Task directions: Copy out the text lines of every item below word for word, omitting the pictures.

[begin Input]

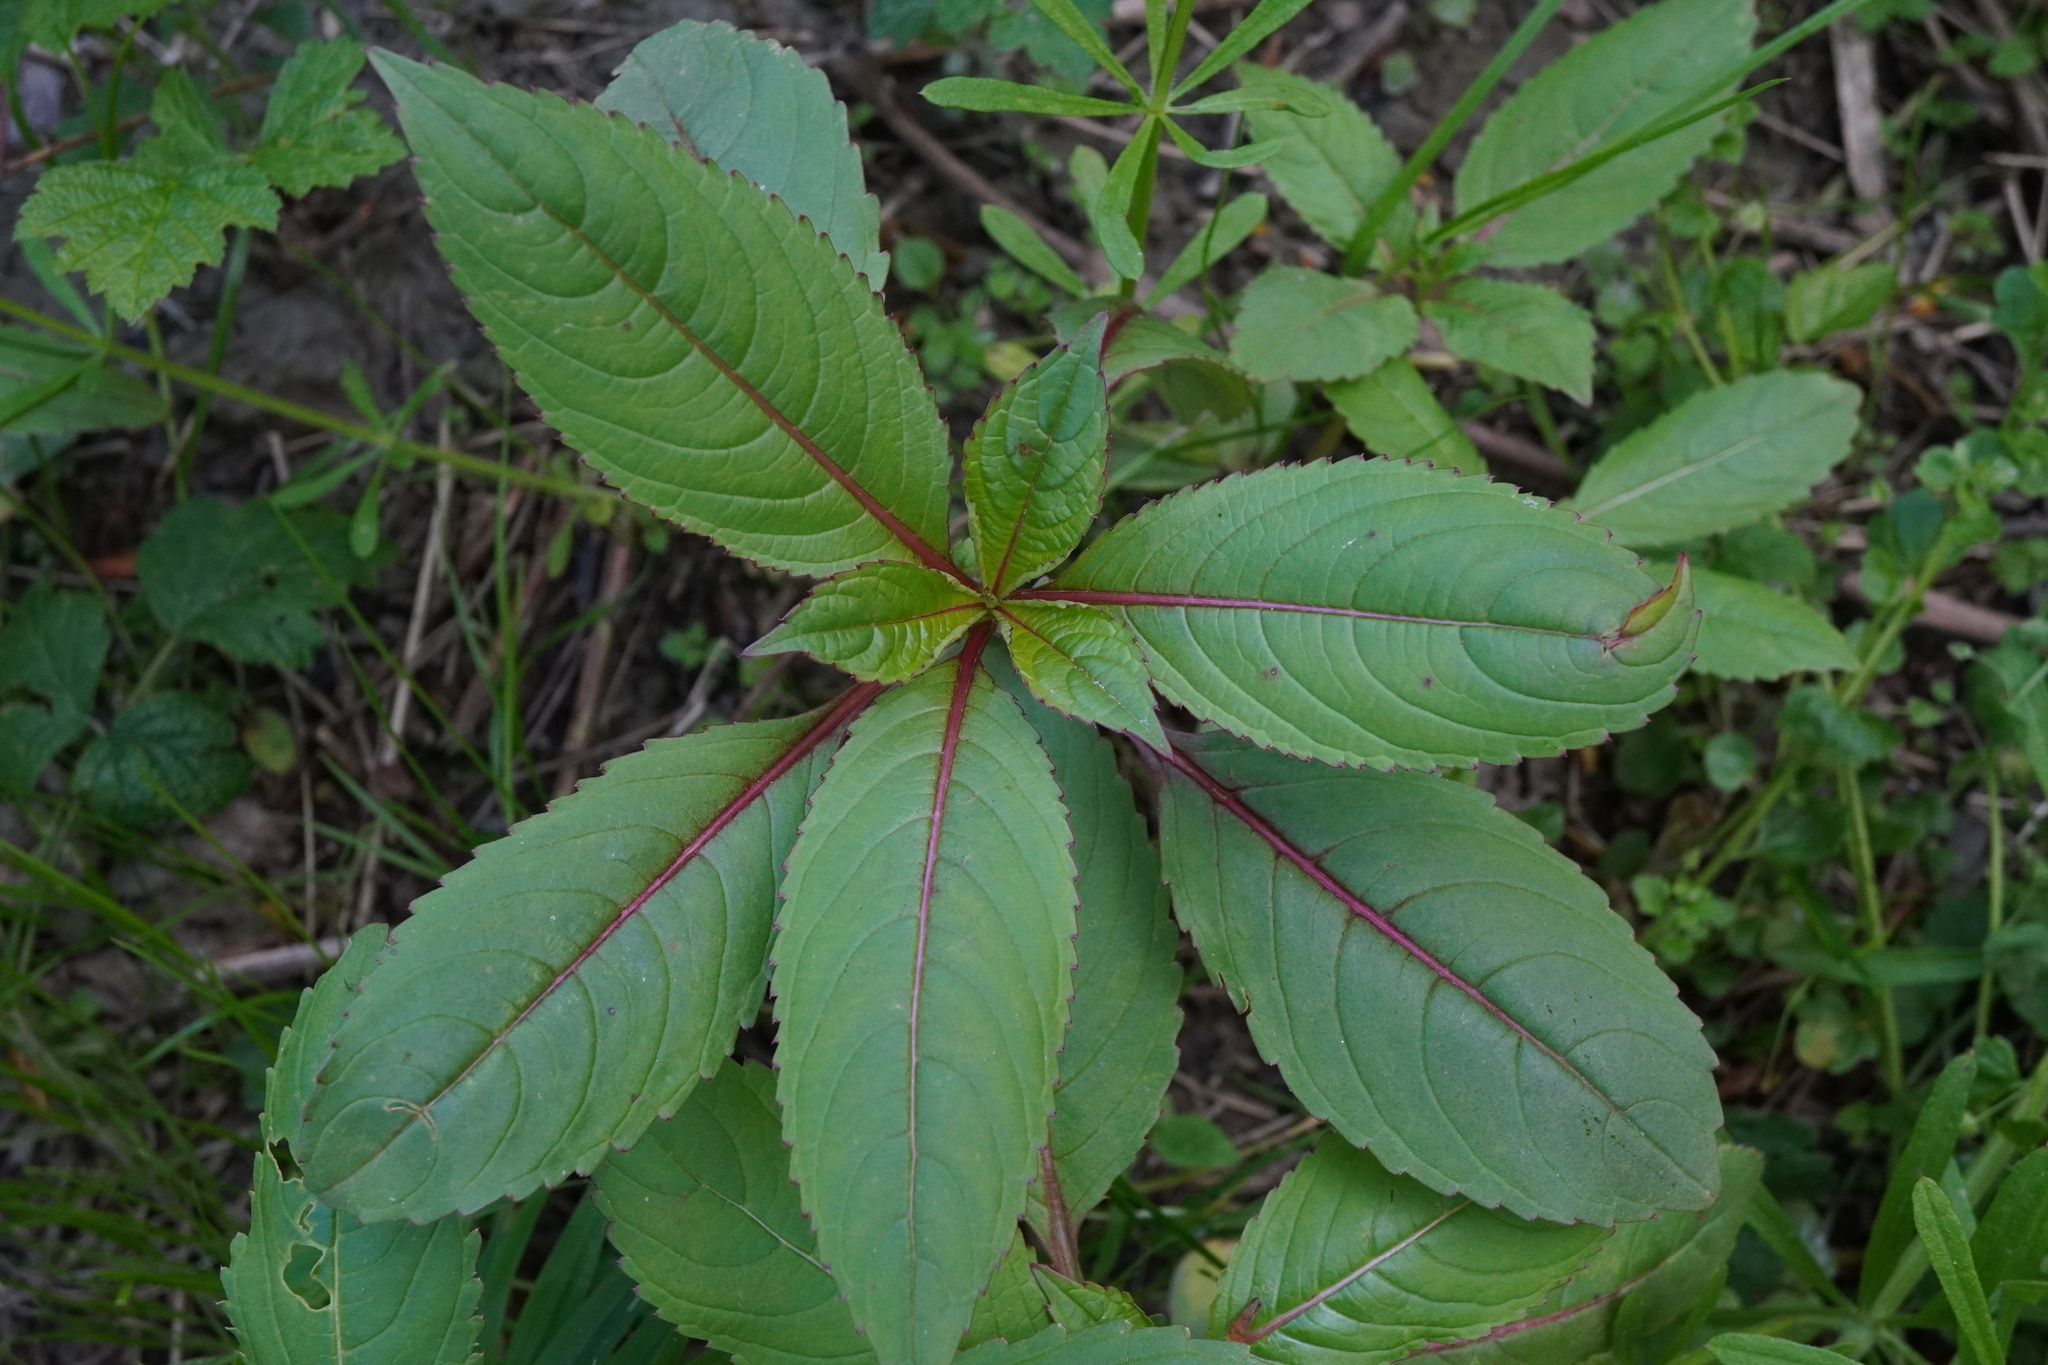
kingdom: Plantae
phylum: Tracheophyta
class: Magnoliopsida
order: Ericales
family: Balsaminaceae
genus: Impatiens
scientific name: Impatiens glandulifera
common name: Himalayan balsam
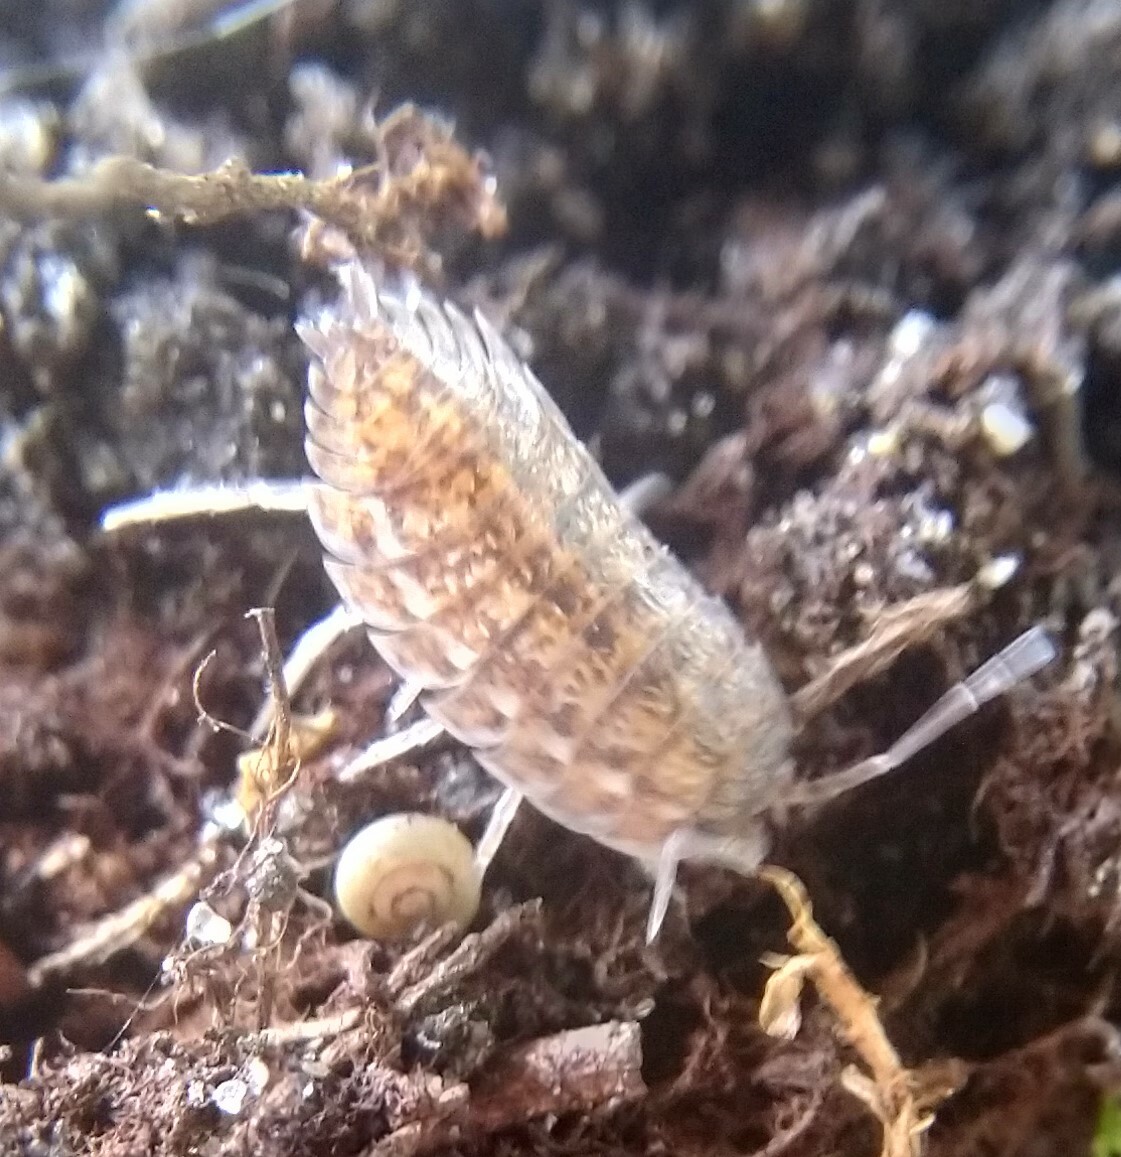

[end Input]

Correct answer:
kingdom: Plantae
phylum: Tracheophyta
class: Magnoliopsida
order: Ericales
family: Balsaminaceae
genus: Impatiens
scientific name: Impatiens glandulifera
common name: Himalayan balsam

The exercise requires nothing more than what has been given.